Because not all those involved in supporting breastfeeding are up to date with the latest research, I highly recommend attending my Prenatal Breastfeeding workshops. The first few hours and days are so important. If you understand the biomechanics of breastfeeding and the principles of milk production, you can get your breastfeeding journey off to the best start.

It will also help you navigate all the coflicting advise most women receive on breastfeeding i n the first few days.

Additionally, make sure you seek help sooner rather than later, as milk production levels are established early. You want to ensure you have set yours at the optimal level for your baby’s needs.

 

 

 

[1] DT Ramsay, JC Kent, RA Hartmann, PE Hartmann. “Anatomy of the lactating human breast redefined with ultrasound imaging.” J Anat. 2005 Jun; 206(6); 525-534

[2] DT Geddes ,  Z Gridneva ,  SLPerrella , LR Mitoulas, JC Kent , LF Stinson , CT Lai , V Sakalidis , AJ Twigger , PE Hartmann . 25 Years of Research in Human Lactation: From Discovery to Translation. Nutrients. 2021 Aug 31;13(9):3071.

[3] K Uvnäs Moberg ,  D K Prime  Oxytocin effects in mothers and infants during breastfeeding.
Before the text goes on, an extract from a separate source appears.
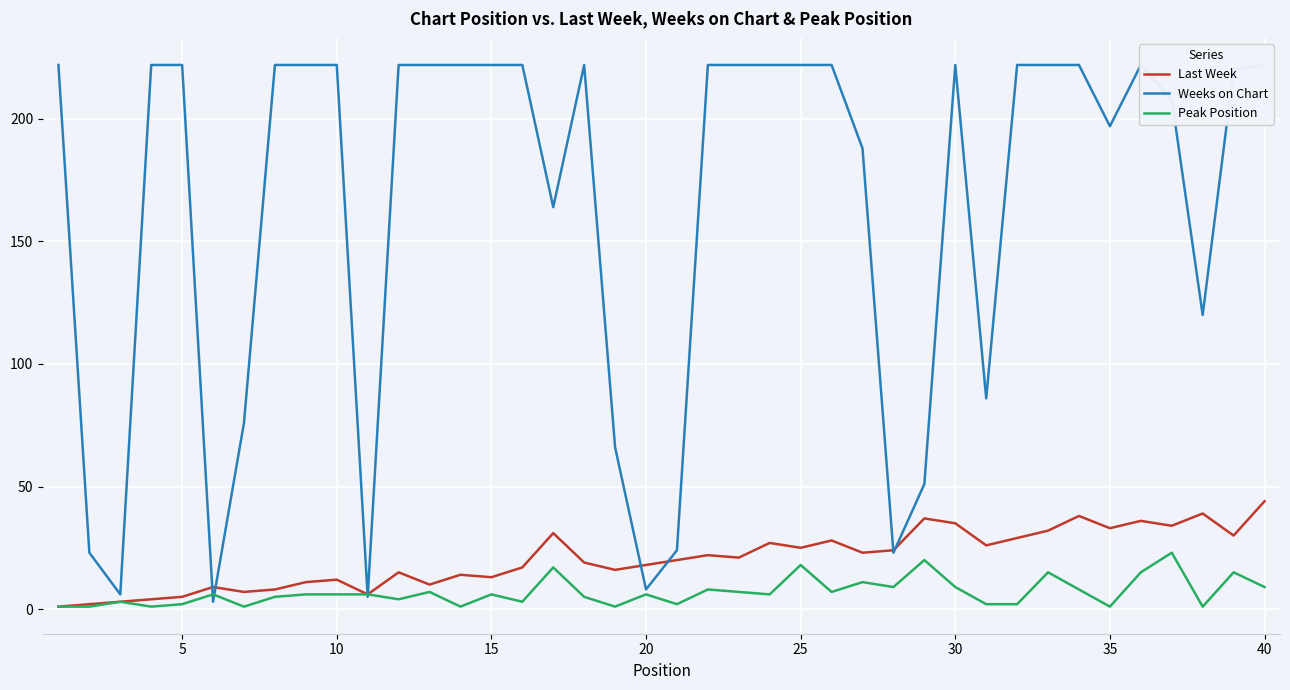

At how many categories does at least one series exceed 196?

26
Infant 2013; 9(6): 201-06

[4] K Uvnäs Moberg , A Ekström-Bergström , S Buckley ,  C Massarotti,  Z Pajalic,  K Luegmair, A  Kotlowska, L Lengler, I Olza, S Grylka-Baeschlin, P Leahy-Warren, E Hadjigeorgiu, S Villarmea, A Dencker. Maternal plasma levels of oxytocin during breastfeeding-A systematic review. PLoS One. 2020 Aug 5;15(8):e0235806. doi: 10.1371

[5] Dt Geddes, VS Sakalidis, AR Hepworth, HL McClellan, JC Kent, CT Lai, PE Hartmann. Tongue movement and intra-oral vacuum of term infants during breastfeeding and feeding from an experimental teat that released milk under vacuum only. Early Hum. Dev. 2012, 88, 443–449

[6] P Douglas. Re-thinking lactation-related nipple pain and damage. Women’s Health. 2022;18.